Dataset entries

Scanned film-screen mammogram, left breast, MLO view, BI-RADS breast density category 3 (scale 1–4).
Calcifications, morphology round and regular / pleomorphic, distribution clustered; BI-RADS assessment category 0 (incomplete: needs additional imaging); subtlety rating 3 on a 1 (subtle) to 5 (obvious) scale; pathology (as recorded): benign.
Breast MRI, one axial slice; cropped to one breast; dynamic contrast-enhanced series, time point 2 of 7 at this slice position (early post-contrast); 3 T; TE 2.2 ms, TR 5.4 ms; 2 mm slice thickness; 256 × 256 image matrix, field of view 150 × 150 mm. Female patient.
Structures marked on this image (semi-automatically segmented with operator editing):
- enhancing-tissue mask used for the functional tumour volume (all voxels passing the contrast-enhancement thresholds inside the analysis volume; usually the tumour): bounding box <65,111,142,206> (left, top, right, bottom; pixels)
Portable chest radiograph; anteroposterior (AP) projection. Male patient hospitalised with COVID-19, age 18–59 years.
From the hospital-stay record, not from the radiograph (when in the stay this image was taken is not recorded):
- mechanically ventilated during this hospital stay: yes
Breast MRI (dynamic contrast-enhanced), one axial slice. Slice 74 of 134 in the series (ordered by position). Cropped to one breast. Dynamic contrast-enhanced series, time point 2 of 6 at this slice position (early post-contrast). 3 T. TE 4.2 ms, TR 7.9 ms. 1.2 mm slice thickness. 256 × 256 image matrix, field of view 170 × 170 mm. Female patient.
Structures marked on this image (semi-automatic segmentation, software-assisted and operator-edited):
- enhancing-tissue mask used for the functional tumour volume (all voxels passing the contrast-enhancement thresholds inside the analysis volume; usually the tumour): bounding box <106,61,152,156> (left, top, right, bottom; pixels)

**Work to complete**
Nothing in the data may be omitted; transcribe it exactly.

**Solution to this problem**
Scanned film-screen mammogram, left breast, MLO view, BI-RADS breast density category 3 (scale 1–4).
Calcifications, morphology round and regular / pleomorphic, distribution clustered; BI-RADS assessment category 0 (incomplete: needs additional imaging); subtlety rating 3 on a 1 (subtle) to 5 (obvious) scale; pathology (as recorded): benign.
Breast MRI, one axial slice; cropped to one breast; dynamic contrast-enhanced series, time point 2 of 7 at this slice position (early post-contrast); 3 T; TE 2.2 ms, TR 5.4 ms; 2 mm slice thickness; 256 × 256 image matrix, field of view 150 × 150 mm. Female patient.
Structures marked on this image (semi-automatically segmented with operator editing):
- enhancing-tissue mask used for the functional tumour volume (all voxels passing the contrast-enhancement thresholds inside the analysis volume; usually the tumour): bounding box <65,111,142,206> (left, top, right, bottom; pixels)
Portable chest radiograph; anteroposterior (AP) projection. Male patient hospitalised with COVID-19, age 18–59 years.
From the hospital-stay record, not from the radiograph (when in the stay this image was taken is not recorded):
- mechanically ventilated during this hospital stay: yes
Breast MRI (dynamic contrast-enhanced), one axial slice. Slice 74 of 134 in the series (ordered by position). Cropped to one breast. Dynamic contrast-enhanced series, time point 2 of 6 at this slice position (early post-contrast). 3 T. TE 4.2 ms, TR 7.9 ms. 1.2 mm slice thickness. 256 × 256 image matrix, field of view 170 × 170 mm. Female patient.
Structures marked on this image (semi-automatic segmentation, software-assisted and operator-edited):
- enhancing-tissue mask used for the functional tumour volume (all voxels passing the contrast-enhancement thresholds inside the analysis volume; usually the tumour): bounding box <106,61,152,156> (left, top, right, bottom; pixels)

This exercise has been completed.